Figure 9.

Insights into the mechanism of bi-directional inhibition of the ATP synthase by oligomycin. (A) Structure of the a–c complex, viewed as in Fig. 6 A, with two oligomycin molecules (yellow/red) bound to the c-ring. The binding pose of oligomycin is exactly that observed in a cocrystal structure of the c-ring from S. cerevisiae (in the absence of subunit a; see Results and discussion). This pose appears to be entirely feasible with two different sites at the a–c interface, to the left and to the right of the site where Glu58 interacts with Arg145 (i.e., the P site). An oligomycin molecule would not fit in this P site, implying that binding at the flanking sites shown would ultimately halt the rotation of the ring. The positions in the S. cerevisiae c and a subunits where mutations confer resistance to oligomycin inhibition (see Results and discussion) are marked with green and cyan spheres, respectively.
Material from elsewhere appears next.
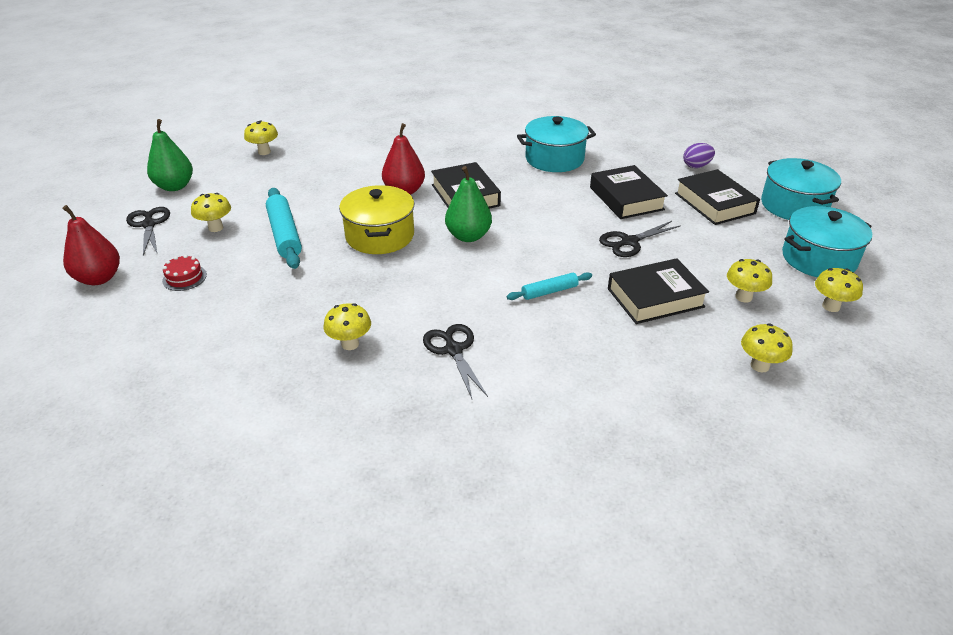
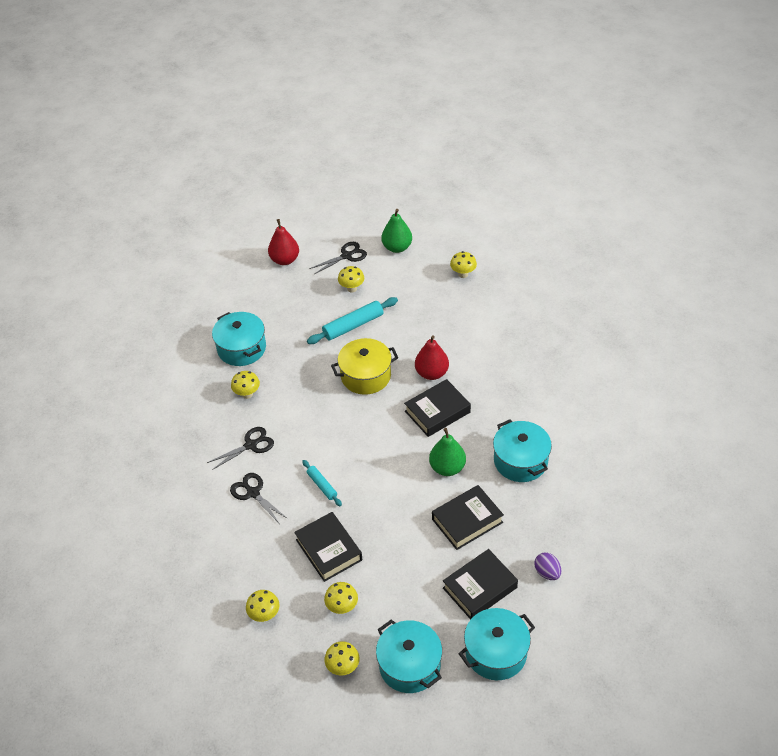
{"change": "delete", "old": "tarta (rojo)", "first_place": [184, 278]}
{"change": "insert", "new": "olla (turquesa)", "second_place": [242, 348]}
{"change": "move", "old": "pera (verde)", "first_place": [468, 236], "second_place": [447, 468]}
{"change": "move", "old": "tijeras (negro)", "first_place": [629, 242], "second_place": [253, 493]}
These positions are Leu52, Ala55, Leu56, and Phe63 in the outer helix of the c subunit (Leu53, Ala56, Leu57, and Phe64 in S. cerevisiae), Leu130 and Ser134 in aTM4, and Leu193 in aTM5 (aILe171, aSer175, and aLeu232 in S. cerevisiae). (B) Side view of the oligomycin inhibition site when the c-ring rotates clockwise, transporting H⁺ uphill, driven by ATP hydrolysis. (C) Side view of the inhibition site when the c-ring rotates counterclockwise, driven by downhill H⁺ permeation, during ATP synthesis.